| Bug #69959 | unable to start data node | ||
|---|---|---|---|
| Submitted: | 8 Aug 2013 3:56 | Modified: | 8 Feb 2014 4:59 |
| Reporter: | Firzen Le | Email Updates: | |
| Status: | No Feedback | Impact on me: | |
| Category: | MySQL Cluster: Cluster (NDB) storage engine | Severity: | S3 (Non-critical) |
| Version: | 7.3.2 | OS: | Linux (centos 5.x) |
| Assigned to: | CPU Architecture: | Any | |
[8 Aug 2013 8:07]
Hartmut Holzgraefe
Would be interesting to see a core dump for this ... But if your node was down for several days already then doing an --initial restart doesn't harm, its local checkpoints will be so out of date by now that it would do a full sync anyway ...
[10 Aug 2013 3:59]
Firzen Le
Hi Hartmut, Thanks for replying.
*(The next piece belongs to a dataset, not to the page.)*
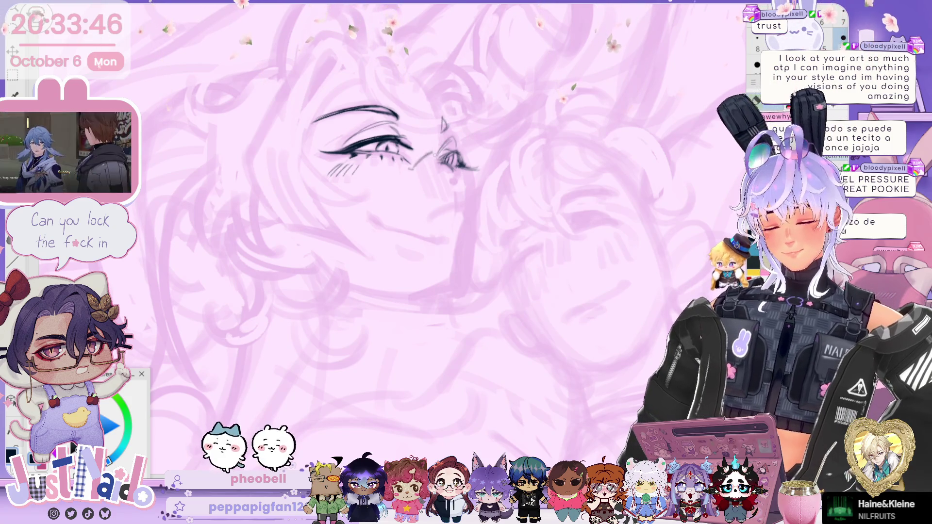
key("h")
left_click_drag(349, 141, 325, 196)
I'm gonna try to enable OS's core dump file then paste it in here. By the way, may I ask if one day I have to use ndbd --initial for all data node, have I got any chance to get my data back?
[10 Aug 2013 6:27]
Hartmut Holzgraefe
If you do a full initial restart ... well, better have a recent backup that you can restore from then, and binlogs enabled on mysqld nodes so that you can do point-in-time recovery from these for the span between time of the backup and time when cluster stopped working ...
[8 Jan 2014 4:59]
MySQL Verification Team
Hello Firzen, Thank you for the report. I couldn't reproduce the reported issue. Is this issue still repeatable(with latest GA 7.3.3)? Also, could you please attach the cluster logs? Preferably using the ndb_error_reporter utility: http://dev.mysql.com/doc/refman/5.5/en/mysql-cluster-programs-ndb-error-reporter.html Thanks, Umesh
[9 Feb 2014 1:00]
Bugs System
No feedback was provided for this bug for over a month, so it is being suspended automatically. If you are able to provide the information that was originally requested, please do so and change the status of the bug back to "Open".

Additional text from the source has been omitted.